_EXERCISE GOAL_
Figure out the number of lines in the entries that hold the string "voltar", then give that number and nothing else.

_Records drawn from a dataset_

= = = = = = =

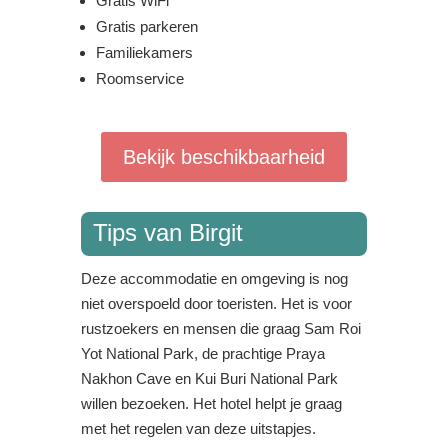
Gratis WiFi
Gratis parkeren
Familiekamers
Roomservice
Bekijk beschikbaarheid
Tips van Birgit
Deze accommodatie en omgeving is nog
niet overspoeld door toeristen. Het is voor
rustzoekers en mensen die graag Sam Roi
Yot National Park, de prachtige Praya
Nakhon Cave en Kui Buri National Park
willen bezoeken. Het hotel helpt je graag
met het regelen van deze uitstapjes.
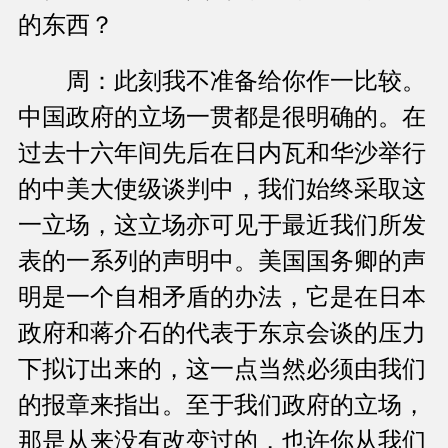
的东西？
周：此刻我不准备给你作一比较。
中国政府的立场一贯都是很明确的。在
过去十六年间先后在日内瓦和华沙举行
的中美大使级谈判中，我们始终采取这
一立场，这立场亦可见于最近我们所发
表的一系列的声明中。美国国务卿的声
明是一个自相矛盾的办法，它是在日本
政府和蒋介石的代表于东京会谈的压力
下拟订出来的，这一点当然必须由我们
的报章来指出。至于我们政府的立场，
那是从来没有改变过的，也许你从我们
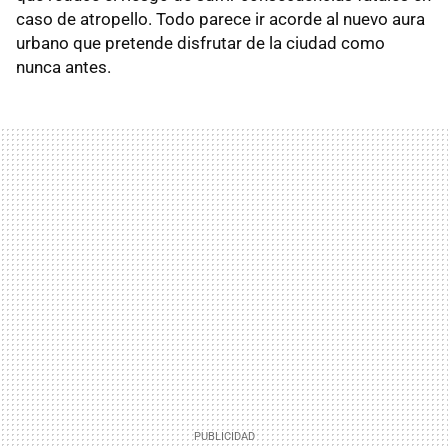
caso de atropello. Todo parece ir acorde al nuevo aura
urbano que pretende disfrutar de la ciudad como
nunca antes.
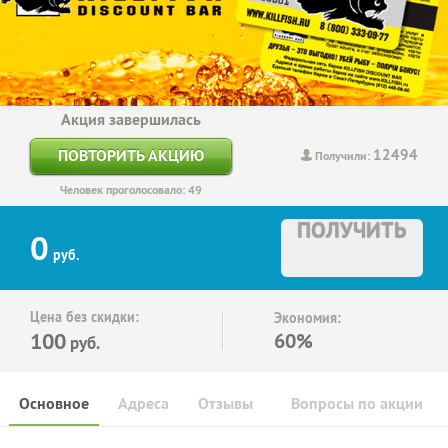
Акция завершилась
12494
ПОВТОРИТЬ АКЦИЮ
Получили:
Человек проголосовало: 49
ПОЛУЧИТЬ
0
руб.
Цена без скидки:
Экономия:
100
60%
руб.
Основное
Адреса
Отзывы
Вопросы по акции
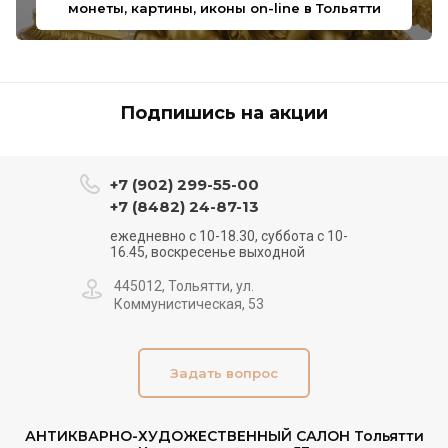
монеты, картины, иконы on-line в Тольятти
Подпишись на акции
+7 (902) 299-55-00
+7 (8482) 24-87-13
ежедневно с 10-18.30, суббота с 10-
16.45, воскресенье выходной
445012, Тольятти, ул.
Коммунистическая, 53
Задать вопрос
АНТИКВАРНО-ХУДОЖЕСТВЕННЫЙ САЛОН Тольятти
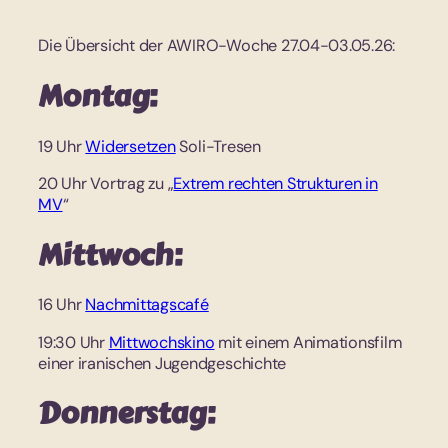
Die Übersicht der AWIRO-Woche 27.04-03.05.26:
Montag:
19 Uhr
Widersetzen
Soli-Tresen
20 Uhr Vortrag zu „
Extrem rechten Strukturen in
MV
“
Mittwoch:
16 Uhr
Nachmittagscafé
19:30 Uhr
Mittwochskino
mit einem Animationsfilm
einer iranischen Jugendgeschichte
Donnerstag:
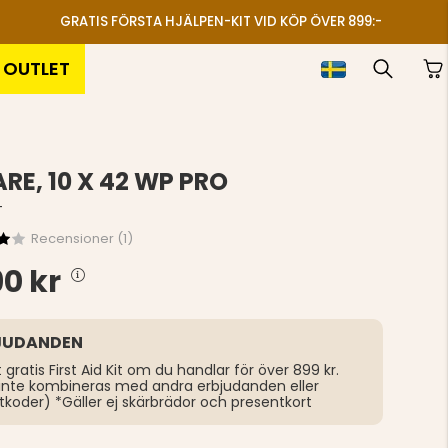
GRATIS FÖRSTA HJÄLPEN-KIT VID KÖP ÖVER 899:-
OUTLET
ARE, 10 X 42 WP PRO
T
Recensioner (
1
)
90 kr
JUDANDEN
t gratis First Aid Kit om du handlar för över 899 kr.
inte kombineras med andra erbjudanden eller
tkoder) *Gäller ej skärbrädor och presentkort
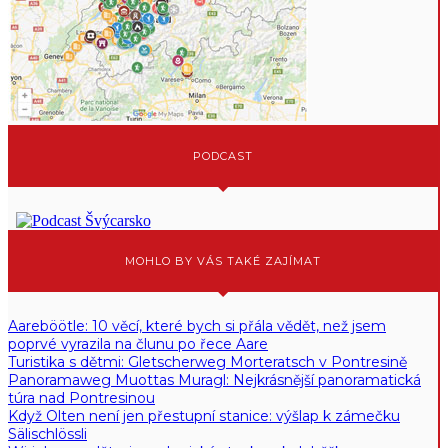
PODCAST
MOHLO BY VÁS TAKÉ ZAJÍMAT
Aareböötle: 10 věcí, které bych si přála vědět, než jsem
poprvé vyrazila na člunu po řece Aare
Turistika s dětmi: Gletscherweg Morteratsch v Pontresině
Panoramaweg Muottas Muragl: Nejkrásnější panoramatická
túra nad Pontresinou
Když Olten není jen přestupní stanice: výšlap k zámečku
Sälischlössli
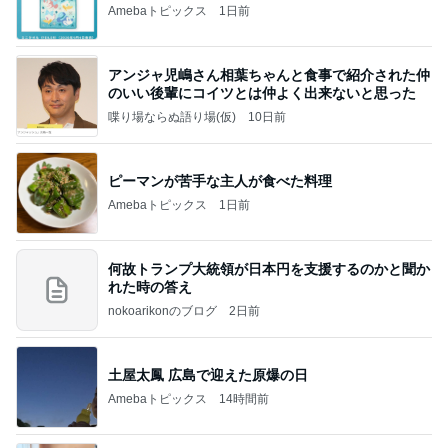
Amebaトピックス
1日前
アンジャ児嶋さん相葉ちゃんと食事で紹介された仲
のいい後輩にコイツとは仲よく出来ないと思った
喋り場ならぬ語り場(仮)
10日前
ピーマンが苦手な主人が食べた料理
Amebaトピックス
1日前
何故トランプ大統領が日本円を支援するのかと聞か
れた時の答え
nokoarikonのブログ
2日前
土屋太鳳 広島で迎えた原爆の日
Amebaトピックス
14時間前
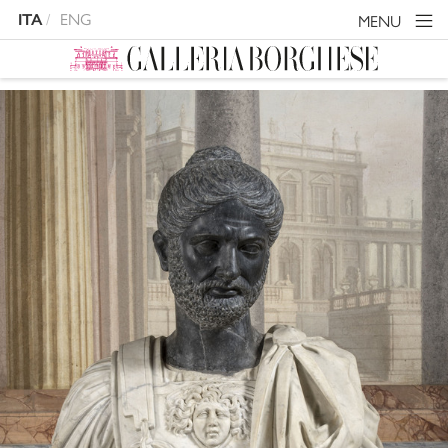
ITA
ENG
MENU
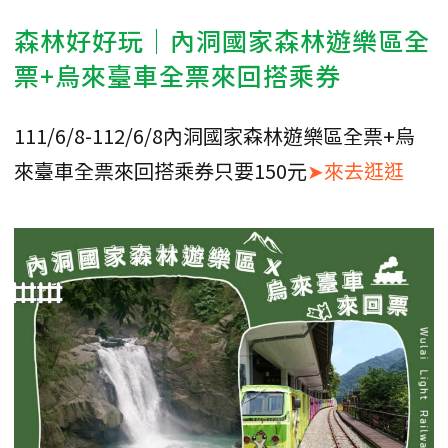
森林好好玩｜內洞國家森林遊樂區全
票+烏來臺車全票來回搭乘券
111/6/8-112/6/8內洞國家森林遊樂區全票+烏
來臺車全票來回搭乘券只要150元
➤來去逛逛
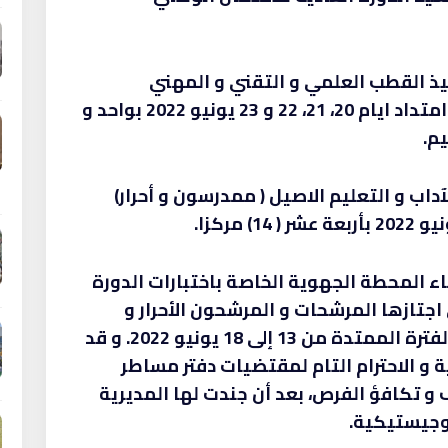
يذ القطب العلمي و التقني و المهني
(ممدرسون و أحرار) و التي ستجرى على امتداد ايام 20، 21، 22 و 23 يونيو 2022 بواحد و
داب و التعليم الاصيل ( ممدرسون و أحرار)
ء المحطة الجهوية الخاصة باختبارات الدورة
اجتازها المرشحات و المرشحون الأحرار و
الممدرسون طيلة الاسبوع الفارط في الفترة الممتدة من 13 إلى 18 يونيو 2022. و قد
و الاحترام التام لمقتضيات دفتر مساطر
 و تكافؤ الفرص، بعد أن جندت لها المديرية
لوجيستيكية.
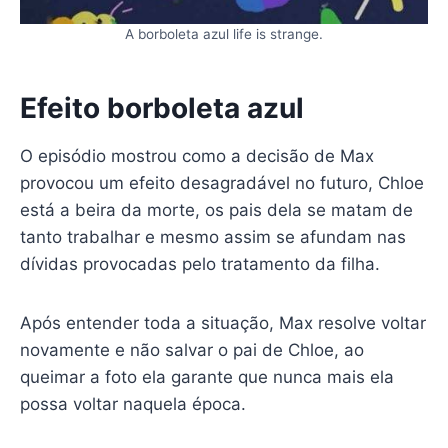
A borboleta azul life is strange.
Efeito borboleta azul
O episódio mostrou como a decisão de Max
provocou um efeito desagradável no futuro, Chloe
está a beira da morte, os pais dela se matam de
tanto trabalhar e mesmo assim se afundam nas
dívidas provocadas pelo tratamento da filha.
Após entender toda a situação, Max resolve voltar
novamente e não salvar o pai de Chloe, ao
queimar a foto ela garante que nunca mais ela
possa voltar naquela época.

= = = = = = =

_WRITTEN RESPONSE_
2